___ THE DATA

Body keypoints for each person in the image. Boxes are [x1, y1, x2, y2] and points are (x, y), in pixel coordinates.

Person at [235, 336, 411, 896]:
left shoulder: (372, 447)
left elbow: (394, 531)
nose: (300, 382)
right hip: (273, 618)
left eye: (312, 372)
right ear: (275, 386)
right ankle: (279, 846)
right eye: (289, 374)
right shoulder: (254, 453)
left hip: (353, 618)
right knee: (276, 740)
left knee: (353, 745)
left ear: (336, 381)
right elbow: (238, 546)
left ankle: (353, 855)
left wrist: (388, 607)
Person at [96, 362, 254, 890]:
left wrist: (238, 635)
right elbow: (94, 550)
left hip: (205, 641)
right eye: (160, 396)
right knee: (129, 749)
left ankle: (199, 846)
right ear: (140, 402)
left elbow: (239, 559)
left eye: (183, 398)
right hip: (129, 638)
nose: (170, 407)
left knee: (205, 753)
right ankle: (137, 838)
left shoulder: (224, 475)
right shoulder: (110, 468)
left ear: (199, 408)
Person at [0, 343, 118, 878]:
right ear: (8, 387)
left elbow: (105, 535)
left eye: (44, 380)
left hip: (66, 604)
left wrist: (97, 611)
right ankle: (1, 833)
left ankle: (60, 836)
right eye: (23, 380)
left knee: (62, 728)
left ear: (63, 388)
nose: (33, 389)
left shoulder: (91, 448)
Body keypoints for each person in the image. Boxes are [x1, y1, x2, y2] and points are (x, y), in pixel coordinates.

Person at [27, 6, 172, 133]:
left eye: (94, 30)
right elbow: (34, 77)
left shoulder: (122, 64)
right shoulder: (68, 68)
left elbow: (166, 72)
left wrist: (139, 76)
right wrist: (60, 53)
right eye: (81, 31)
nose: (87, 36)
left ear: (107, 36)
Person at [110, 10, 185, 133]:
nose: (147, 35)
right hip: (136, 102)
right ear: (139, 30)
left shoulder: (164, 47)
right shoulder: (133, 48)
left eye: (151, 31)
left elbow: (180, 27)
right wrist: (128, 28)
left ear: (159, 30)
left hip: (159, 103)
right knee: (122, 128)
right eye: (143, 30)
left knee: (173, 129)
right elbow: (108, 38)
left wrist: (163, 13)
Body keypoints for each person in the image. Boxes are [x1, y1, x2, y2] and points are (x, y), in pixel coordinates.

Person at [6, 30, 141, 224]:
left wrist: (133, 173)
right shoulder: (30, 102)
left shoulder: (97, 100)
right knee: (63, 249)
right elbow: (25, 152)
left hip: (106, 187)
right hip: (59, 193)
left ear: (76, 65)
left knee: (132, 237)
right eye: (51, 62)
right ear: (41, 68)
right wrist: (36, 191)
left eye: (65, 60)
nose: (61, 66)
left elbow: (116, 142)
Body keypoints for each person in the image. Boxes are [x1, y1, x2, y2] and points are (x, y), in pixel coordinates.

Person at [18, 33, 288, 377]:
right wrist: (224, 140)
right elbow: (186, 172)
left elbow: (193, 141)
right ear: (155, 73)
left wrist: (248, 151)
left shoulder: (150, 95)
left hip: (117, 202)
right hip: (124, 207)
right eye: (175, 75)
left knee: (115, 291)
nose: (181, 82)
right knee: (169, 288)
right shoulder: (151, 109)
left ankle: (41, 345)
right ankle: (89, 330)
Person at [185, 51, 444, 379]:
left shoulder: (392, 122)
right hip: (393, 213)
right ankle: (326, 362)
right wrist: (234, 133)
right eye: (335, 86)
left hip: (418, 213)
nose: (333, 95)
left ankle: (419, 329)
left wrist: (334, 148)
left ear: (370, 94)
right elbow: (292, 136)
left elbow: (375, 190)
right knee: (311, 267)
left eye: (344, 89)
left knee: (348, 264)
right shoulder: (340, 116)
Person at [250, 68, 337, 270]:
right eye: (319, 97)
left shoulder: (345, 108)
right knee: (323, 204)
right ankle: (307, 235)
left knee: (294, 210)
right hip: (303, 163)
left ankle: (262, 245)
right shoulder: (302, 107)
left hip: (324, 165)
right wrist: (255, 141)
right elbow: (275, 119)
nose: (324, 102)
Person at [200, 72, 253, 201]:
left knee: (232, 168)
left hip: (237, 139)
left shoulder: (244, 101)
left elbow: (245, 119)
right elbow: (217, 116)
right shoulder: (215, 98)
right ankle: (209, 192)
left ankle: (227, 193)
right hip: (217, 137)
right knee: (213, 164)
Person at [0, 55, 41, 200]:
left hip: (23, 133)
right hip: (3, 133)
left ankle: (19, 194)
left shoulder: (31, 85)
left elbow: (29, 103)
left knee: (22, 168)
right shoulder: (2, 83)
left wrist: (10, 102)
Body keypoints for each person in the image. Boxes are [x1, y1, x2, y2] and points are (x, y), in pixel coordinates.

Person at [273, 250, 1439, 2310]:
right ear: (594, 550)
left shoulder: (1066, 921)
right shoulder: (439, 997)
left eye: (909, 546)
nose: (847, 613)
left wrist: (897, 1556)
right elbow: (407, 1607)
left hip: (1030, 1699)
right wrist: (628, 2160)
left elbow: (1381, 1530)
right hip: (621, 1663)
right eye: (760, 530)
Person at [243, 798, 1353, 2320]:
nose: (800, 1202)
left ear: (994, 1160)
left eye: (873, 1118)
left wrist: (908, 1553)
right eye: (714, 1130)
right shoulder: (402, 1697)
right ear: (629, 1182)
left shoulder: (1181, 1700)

______

■ EXERCISE OBJECTIVE: All lines of the records above that carry the word "nose" should be listed.

■ REPLY TO THE TASK:
nose: (300, 382)
nose: (170, 407)
nose: (33, 389)
nose: (87, 36)
nose: (147, 35)
nose: (61, 66)
nose: (181, 82)
nose: (333, 95)
nose: (324, 102)
nose: (847, 613)
nose: (800, 1202)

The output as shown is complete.